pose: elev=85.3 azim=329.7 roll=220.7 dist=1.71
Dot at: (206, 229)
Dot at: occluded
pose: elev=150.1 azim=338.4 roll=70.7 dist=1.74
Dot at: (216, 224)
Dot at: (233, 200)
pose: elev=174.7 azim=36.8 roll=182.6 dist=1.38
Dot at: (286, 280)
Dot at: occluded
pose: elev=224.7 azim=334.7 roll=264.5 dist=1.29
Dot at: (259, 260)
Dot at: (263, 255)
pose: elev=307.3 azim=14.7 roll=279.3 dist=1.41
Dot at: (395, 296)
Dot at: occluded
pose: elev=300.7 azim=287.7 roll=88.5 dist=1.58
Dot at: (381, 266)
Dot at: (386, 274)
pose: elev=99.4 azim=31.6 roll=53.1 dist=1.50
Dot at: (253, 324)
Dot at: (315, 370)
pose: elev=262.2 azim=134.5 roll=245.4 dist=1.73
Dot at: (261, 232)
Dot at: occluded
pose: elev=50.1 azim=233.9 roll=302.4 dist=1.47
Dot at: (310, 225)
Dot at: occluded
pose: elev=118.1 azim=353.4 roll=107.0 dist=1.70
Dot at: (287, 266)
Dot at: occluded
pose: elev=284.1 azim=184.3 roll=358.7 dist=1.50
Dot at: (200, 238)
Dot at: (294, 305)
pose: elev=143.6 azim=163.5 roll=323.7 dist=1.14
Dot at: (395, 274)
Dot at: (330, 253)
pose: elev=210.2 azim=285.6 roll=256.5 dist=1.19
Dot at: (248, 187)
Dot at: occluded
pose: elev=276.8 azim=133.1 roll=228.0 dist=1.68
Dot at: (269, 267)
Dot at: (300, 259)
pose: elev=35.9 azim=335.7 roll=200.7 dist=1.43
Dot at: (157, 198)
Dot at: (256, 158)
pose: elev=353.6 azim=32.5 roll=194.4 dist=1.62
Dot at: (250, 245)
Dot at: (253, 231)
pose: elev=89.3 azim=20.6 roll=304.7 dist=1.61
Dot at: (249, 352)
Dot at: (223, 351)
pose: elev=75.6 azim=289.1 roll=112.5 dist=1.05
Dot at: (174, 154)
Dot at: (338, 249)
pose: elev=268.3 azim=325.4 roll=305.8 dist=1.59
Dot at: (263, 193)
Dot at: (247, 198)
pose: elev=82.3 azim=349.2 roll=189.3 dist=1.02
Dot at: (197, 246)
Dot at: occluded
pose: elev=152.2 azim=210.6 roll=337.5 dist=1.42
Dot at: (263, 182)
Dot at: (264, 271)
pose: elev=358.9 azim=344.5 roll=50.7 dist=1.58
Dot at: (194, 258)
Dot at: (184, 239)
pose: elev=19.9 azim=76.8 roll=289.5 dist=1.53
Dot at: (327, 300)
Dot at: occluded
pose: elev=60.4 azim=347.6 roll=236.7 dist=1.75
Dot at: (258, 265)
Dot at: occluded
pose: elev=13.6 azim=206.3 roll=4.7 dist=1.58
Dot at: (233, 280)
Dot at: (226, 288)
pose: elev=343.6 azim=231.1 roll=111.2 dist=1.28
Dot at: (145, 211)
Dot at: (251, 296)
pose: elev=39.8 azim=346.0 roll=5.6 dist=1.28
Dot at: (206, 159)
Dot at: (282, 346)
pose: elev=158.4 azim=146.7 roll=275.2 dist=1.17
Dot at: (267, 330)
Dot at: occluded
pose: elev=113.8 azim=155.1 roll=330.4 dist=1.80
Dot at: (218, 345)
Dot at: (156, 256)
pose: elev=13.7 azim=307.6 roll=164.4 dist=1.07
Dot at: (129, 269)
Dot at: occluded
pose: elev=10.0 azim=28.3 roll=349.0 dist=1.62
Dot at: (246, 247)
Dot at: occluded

================================

* [Required work] Starting at the row containing "pose: elev=143.6 azim=163.5" and running to the end of the rows, rewrite those lines as a numbered list, omitting any blank lines.

* [Solution to this exercise]
1. pose: elev=143.6 azim=163.5 roll=323.7 dist=1.14
2. Dot at: (395, 274)
3. Dot at: (330, 253)
4. pose: elev=210.2 azim=285.6 roll=256.5 dist=1.19
5. Dot at: (248, 187)
6. Dot at: occluded
7. pose: elev=276.8 azim=133.1 roll=228.0 dist=1.68
8. Dot at: (269, 267)
9. Dot at: (300, 259)
10. pose: elev=35.9 azim=335.7 roll=200.7 dist=1.43
11. Dot at: (157, 198)
12. Dot at: (256, 158)
13. pose: elev=353.6 azim=32.5 roll=194.4 dist=1.62
14. Dot at: (250, 245)
15. Dot at: (253, 231)
16. pose: elev=89.3 azim=20.6 roll=304.7 dist=1.61
17. Dot at: (249, 352)
18. Dot at: (223, 351)
19. pose: elev=75.6 azim=289.1 roll=112.5 dist=1.05
20. Dot at: (174, 154)
21. Dot at: (338, 249)
22. pose: elev=268.3 azim=325.4 roll=305.8 dist=1.59
23. Dot at: (263, 193)
24. Dot at: (247, 198)
25. pose: elev=82.3 azim=349.2 roll=189.3 dist=1.02
26. Dot at: (197, 246)
27. Dot at: occluded
28. pose: elev=152.2 azim=210.6 roll=337.5 dist=1.42
29. Dot at: (263, 182)
30. Dot at: (264, 271)
31. pose: elev=358.9 azim=344.5 roll=50.7 dist=1.58
32. Dot at: (194, 258)
33. Dot at: (184, 239)
34. pose: elev=19.9 azim=76.8 roll=289.5 dist=1.53
35. Dot at: (327, 300)
36. Dot at: occluded
37. pose: elev=60.4 azim=347.6 roll=236.7 dist=1.75
38. Dot at: (258, 265)
39. Dot at: occluded
40. pose: elev=13.6 azim=206.3 roll=4.7 dist=1.58
41. Dot at: (233, 280)
42. Dot at: (226, 288)
43. pose: elev=343.6 azim=231.1 roll=111.2 dist=1.28
44. Dot at: (145, 211)
45. Dot at: (251, 296)
46. pose: elev=39.8 azim=346.0 roll=5.6 dist=1.28
47. Dot at: (206, 159)
48. Dot at: (282, 346)
49. pose: elev=158.4 azim=146.7 roll=275.2 dist=1.17
50. Dot at: (267, 330)
51. Dot at: occluded
52. pose: elev=113.8 azim=155.1 roll=330.4 dist=1.80
53. Dot at: (218, 345)
54. Dot at: (156, 256)
55. pose: elev=13.7 azim=307.6 roll=164.4 dist=1.07
56. Dot at: (129, 269)
57. Dot at: occluded
58. pose: elev=10.0 azim=28.3 roll=349.0 dist=1.62
59. Dot at: (246, 247)
60. Dot at: occluded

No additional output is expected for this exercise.